Bounding boxes with keypoints

========================================

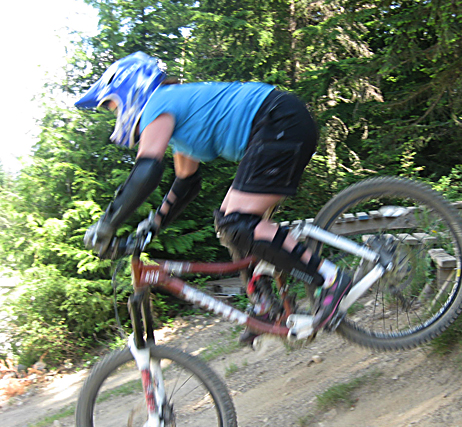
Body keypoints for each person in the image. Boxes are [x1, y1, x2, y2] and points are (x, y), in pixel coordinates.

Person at [77, 51, 351, 343]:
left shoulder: (158, 104)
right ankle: (264, 306)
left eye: (112, 106)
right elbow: (186, 183)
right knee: (230, 223)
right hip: (279, 122)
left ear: (129, 90)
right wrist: (153, 226)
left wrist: (107, 224)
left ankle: (329, 279)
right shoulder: (175, 112)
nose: (116, 115)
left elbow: (146, 170)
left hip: (277, 122)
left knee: (237, 222)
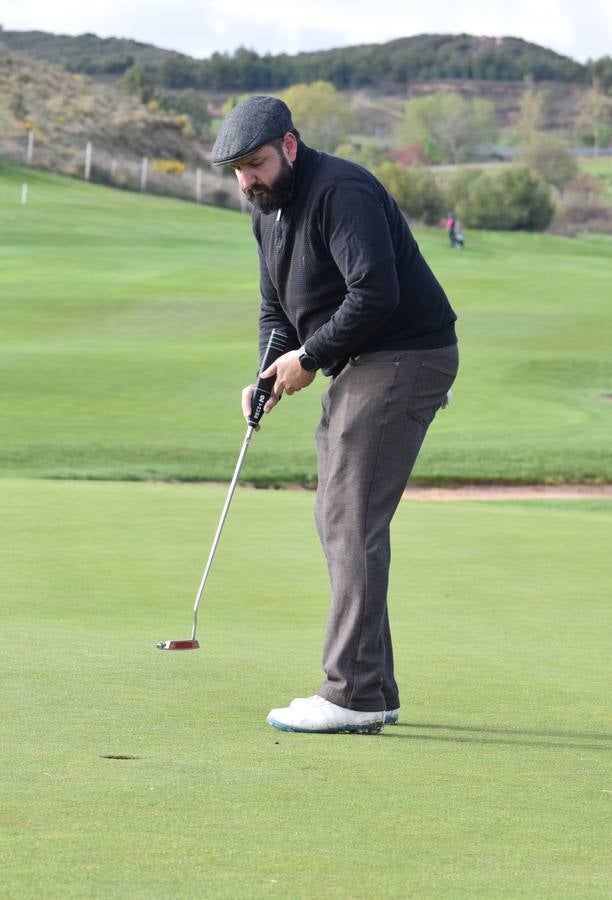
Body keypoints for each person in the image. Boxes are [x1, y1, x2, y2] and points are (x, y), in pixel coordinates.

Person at [213, 96, 459, 734]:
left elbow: (375, 292)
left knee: (349, 515)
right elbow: (278, 310)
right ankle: (372, 686)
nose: (247, 180)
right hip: (366, 359)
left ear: (289, 146)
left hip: (406, 353)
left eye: (256, 164)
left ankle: (352, 693)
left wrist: (312, 358)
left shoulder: (340, 190)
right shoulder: (267, 211)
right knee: (338, 514)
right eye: (237, 170)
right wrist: (269, 372)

========================================

• _Problem description_:
Copy out each line of the data that has the word "shoulder" in it.

• _Answer to this problem_:
left shoulder: (158, 104)
right shoulder: (175, 112)
left shoulder: (340, 190)
right shoulder: (267, 211)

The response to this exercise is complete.